「あなたブラクラ貼ったでしょ?」→39歳男性を書類送検 検挙男性が明かす「兵庫県警“決めつけ”捜査の実態」(3/3 ページ)
――ほかにも兵庫県警からの言葉で気になるところはありましたか。
Aさん:後で分かったことですが私が掲示板からコピーして、当該のスレッドに貼り付けたURLはいわゆる短縮URLと呼ばれるもので、本来のURLよりも短いものだったことから「URLを偽装した」という風にも言われました。また「反省しています」という言葉を調書に必ず入れたいという意向があったようで、最終的には「どういう判決が出ても受け入れます」という文言で署名するようにと言われました。
――処分については何か聞いていますか。
Aさん:はじめは逮捕されるのかどうかを聞いたのですが、「それはあなたが正直に答えるかどうかだ」の一点張りでした。その後調べが進むにつれて書類送検されると言われたので、「もし起訴になった場合はどれぐらいの刑罰になるんですか?」と尋ねたところ、チーフと呼ばれていた男性刑事から「まぁ懲役3年罰金50万以下なんだけど、あなたは初犯だから略式起訴で罰金30万になるだろうな」と言われました。
――現在の心境を教えてください。
Aさん:警察が来てから取り調べが終わるまでの2日間、本当に頭が真っ白になってしまって、自分がどういう状況に置かれているのか。そもそも何の罪で調べられているのかが分からず、「警察の人が犯罪なのだというのだから、私がやったことはそういうことなのだろう」と思っていました。
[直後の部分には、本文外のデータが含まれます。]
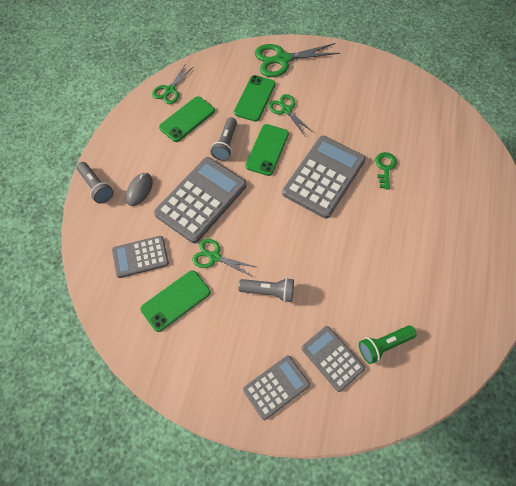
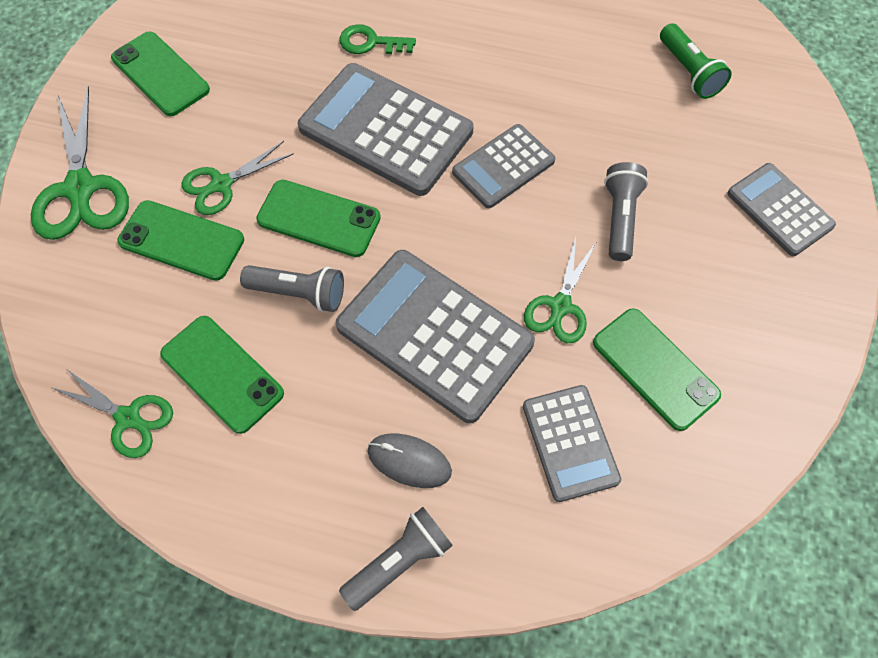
camera: 90 degrees left, 0 degrees up
grey calculator [301,326,365,392] -> grey calculator moved to [452,124,555,208]
none -> green phone [111,32,210,116]

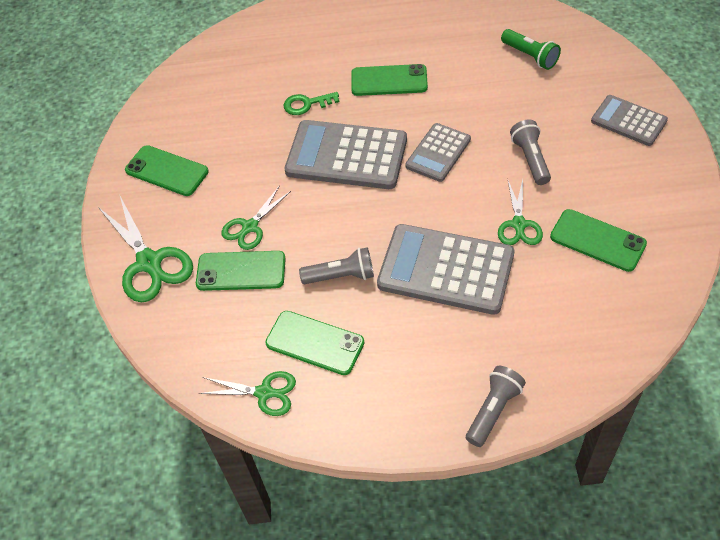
camera: 15 degrees left, 10 degrees down
green phone [256,180,381,257] -> green phone moved to [351,64,428,96]
grey mouse [368,433,452,488] -> none
grey calculator [523,385,621,502] -> none

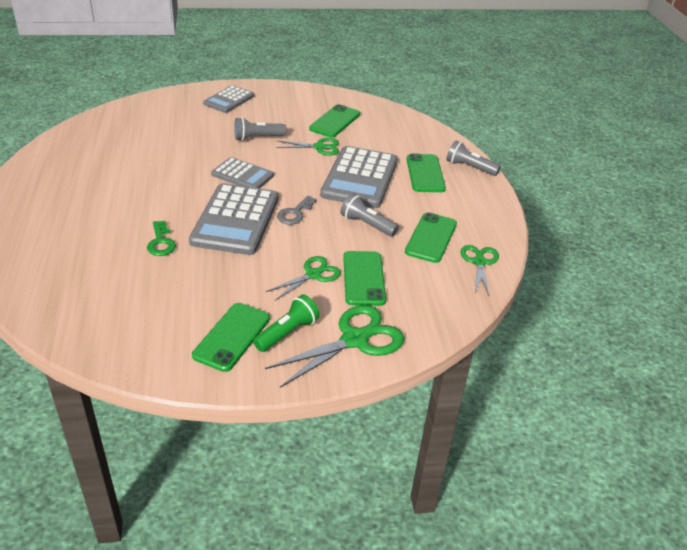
camera: 100 degrees left, 15 degrees down
green scissors [221,185,291,250] -> green scissors turned 75 degrees counterclockwise [266,256,341,300]
grey flashlight [299,247,374,284] -> grey flashlight turned 45 degrees counterclockwise [340,193,399,237]
green phone [351,64,428,96] -> green phone moved to [407,153,446,192]
green flashlight [501,29,561,70] -> green flashlight moved to [253,294,320,352]
none -> grey key [277,196,317,225]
しかし、その後自分で色々と調べてみたら私が貼ったURLはいわゆるブラクラではなく、アラートスクリプトであったことが分かりました。つまりウイルス罪の要件を満たしていない可能性があるということです。それなのにどう喝役とみられる男性刑事からは「あなたがやったことはね、これだけ大きな罪なんですよ!」と本当に私が悪いことをしてしまったかのような態度ですごまれたり、反省を促されたりと非常に悔しい思いをしました。繰り返しになりますが、兵庫県警は今回のURLについて「ブラクラにあたる」と私に何度も説明していました。だからこそ当時知識のなかった私は「ブラクラにあたるのであれば、反省します」と話したんです。
また取り調べの終盤には、チーフの刑事から「いや〜あなたが素直に認めてくれてこっちも助かったよ! プログラミングとかに詳しかったらどうしようかと思っていたけどね」というような言葉もありました。今にして思えば、プログラミングに関する知識のある人が相手だと、今回の摘発が不当である事実を突きつけられる可能性があったから、刑事の誘導尋問通りにズルズルと答えてしまっていた知識の乏しい私に対して、最後の最後でつい口が滑ってしまったのではないかと思います。
それに書類送検の後に兵庫県警のサイトを確認したところ、利用者には告知せずGoogleアナリティクスを導入していたことも知りました。Googleアナリティクスはcookieでデータを取得していることをプライバシーポリシーに明記する必要があると利用規約で定めているわけですから、兵庫県警はこの違反状態にあったということです。自分たちはいい加減なことをやっておいて、私には反省を促すという兵庫県警の姿勢には甚だ疑問です。
――特に悔しい思いをした点を教えてください。
Aさん:私が取り調べを受けている間に家族が刑事に呼ばれ、「息子さんが使っていた前の携帯電話の製造番号を知りたいので、今からドコモショップへ行ってきてほしい」と頼まれるなど、家族を巻き込んだことです。家族は「それは警察がやることなのではないか」と言ったようですが、「警察ではできないことだ」と説明を受け、わざわざ近隣のドコモショップへ行き、以前の携帯電話の製造番号を印刷した用紙を警察に届けました。しかし全く事件に関係のない家族がなぜそんなことをしなくてはいけなかったのでしょうか。
また私自身も指紋を取られたり、DNAを取られたり、写真を撮られたりという行為が非常に屈辱的でつらかったです。
――最後に、Aさんは現在書類送検されているという状況ですから、今回取材を受けることについては処分に影響が出るというリスクもあります。そうした状況でもインタビューを受けてくださった理由を教えてください。
Aさん:私は今回の書類送検については不当摘発ではないかと思っています。そして加藤公一さんをはじめ、多くの方々が兵庫県警察の補導や書類送検に対して抗議の声を上げておられます。今回の私のインタビューを通じて、私たちが行った無限アラートURLのコピペ行為が重大な犯罪にあたるのか、世間の皆さんにご判断いただければと考え、取材をお受けしました。
ねとらぼ編集部では本件取材と並行して兵庫県警にも、「Googleアナリティクス」を利用者に無断で導入していた件について回答を求めていますが、3月20日現在回答は得られていません。